Mental illness disproportionately affects young people between the ages of 15 and 29 worldwide. It accounts for approximately half of the overall burden of disease in this age group, making it the leading cause of disability in Canada.
“More than ever, brain research is critical in helping us, as a community, recover from the COVID-19 pandemic and mitigate its effects on the brain and our mental health,” says Dr. Viviane Poupon, Brain Canada President, and CEO. “We must invest in projects like these that will lead to concrete impacts on brain health for youth in Canada.”

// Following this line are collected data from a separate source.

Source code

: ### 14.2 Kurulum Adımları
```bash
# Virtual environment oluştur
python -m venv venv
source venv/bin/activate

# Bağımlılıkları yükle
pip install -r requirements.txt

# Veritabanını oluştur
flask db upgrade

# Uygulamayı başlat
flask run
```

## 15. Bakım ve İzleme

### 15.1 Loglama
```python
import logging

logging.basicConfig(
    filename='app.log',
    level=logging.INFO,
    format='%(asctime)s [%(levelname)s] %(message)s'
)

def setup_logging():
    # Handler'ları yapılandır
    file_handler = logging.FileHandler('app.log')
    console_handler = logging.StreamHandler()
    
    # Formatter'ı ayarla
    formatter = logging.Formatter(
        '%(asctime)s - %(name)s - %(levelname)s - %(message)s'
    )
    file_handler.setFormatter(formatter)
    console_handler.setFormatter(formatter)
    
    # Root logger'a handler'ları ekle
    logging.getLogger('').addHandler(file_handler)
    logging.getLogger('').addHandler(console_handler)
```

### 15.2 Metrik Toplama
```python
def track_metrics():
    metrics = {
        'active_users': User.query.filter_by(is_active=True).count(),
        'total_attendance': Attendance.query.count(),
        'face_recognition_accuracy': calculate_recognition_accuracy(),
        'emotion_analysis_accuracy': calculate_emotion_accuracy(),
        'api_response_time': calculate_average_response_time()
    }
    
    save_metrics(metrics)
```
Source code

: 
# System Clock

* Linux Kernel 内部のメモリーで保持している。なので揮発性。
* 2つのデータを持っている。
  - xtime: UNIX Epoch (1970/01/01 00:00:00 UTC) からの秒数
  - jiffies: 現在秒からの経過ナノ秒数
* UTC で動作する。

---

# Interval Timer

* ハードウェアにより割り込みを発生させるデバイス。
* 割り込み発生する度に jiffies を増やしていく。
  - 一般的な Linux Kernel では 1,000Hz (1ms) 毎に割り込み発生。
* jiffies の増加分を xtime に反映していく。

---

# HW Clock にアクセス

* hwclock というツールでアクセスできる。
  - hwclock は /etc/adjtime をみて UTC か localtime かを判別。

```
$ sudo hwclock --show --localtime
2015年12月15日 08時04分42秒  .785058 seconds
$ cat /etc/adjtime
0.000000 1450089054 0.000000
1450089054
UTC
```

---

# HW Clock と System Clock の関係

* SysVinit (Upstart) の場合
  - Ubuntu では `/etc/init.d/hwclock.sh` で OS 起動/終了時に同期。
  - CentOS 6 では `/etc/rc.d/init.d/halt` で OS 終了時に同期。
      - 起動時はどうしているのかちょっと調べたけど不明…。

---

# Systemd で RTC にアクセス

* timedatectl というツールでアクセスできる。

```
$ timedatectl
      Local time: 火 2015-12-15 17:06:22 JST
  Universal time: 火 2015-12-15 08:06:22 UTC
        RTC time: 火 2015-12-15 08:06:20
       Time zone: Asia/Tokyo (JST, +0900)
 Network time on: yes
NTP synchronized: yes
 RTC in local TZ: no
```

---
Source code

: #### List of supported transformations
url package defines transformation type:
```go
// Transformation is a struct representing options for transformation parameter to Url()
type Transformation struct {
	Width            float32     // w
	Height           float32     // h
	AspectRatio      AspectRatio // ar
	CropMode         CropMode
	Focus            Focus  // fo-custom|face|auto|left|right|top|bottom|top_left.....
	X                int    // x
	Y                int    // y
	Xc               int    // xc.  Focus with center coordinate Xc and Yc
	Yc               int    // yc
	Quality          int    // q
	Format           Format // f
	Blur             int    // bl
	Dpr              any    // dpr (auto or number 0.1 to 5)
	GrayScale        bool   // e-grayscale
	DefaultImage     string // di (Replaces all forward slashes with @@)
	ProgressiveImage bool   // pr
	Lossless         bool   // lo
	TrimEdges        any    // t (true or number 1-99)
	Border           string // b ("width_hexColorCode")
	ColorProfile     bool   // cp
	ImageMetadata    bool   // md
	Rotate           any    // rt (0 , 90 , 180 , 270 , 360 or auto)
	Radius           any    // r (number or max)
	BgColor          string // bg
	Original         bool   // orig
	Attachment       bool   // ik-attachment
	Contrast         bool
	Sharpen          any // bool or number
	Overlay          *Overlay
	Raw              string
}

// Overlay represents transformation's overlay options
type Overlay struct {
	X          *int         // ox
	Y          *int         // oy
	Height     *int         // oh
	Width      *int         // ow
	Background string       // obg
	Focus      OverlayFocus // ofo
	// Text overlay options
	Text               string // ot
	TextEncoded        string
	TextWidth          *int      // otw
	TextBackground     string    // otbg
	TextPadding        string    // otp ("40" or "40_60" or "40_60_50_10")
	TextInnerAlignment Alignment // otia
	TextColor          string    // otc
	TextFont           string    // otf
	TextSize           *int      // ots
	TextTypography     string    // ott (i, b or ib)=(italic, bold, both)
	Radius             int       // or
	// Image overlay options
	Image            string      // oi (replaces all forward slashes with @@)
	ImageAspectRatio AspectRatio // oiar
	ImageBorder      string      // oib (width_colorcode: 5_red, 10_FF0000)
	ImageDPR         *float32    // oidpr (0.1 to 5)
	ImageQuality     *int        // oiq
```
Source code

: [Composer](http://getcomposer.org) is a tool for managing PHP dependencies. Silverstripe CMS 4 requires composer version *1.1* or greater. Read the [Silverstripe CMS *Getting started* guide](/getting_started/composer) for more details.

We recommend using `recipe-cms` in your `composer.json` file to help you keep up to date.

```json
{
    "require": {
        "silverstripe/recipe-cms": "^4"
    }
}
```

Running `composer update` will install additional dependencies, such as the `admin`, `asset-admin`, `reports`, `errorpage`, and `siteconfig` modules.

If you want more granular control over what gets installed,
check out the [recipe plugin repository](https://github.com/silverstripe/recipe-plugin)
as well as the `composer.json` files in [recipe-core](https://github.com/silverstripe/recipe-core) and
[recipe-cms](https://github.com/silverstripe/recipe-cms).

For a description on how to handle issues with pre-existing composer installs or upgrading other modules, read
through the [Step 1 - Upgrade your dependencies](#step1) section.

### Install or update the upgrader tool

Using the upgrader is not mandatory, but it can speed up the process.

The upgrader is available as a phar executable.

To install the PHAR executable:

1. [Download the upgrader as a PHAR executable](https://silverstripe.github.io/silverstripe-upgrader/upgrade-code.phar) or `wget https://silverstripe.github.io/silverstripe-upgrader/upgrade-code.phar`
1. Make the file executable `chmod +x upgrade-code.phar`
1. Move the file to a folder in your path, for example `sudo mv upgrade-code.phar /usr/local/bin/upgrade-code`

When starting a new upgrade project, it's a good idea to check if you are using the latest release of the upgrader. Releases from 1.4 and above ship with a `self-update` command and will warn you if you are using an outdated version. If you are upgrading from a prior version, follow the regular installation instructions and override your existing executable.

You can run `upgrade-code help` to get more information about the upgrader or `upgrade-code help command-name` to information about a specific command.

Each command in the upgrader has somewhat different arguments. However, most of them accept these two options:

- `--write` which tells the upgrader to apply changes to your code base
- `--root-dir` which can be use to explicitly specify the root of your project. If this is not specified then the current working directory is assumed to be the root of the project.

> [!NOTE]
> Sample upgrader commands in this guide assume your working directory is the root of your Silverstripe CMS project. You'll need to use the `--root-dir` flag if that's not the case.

“The stress, anxiety, depression, and loneliness caused by the COVID-19 pandemic have disproportionally impacted the mental health of young people in Canada. With so many children and youth still struggling, it is essential that we accelerate our efforts to ensure that young people have access to appropriate supports when and where they need them,” says The Honourable Carolyn Bennett, Minister of Mental Health and Addictions and Associate Minister of Health. “This ground-breaking mental health platform will continue to improve youth mental health services by listening to youth in order to base our response on a much better understanding of youth priorities, needs and treatment approaches.”
“It’s important to us that youth across Canada have the best opportunities to thrive and reach their fullest potential,” says Mark Beckles, Vice-President, Social Impact and Innovation, RBC. “Through our partnership with Brain Canada, we’re focused on increasing and accelerating access to services for youth who are facing mental health concerns, while facilitating digital solutions for practitioners and researchers.”
“At Power Corporation we recognize how critical it is to strengthen access to mental health services and supports for young Canadians and their families, wherever they live. We are proud to be able to support the Canadian Youth Mental Health Insight (CYMHI) Platform. This advanced digital platform and pan-Canadian partnership between researchers and practitioners promises to fill gaps in support and ultimately enhance the quality of youth mental health care in every region of the country,” says Paul Genest, Senior Vice President, Power Corporation of Canada.
This project was awarded funding through the 2021 open call for applications to the Brain Canada Youth Mental Health Platform, powered by RBC Future Launch, with generous support from Power Corporation of Canada.
Funding for the Brain Canada Youth Mental Health Platform has been made possible by the Canada Brain Research Fund (CBRF), an innovative arrangement between the Government of Canada (through Health Canada) and Brain Canada Foundation.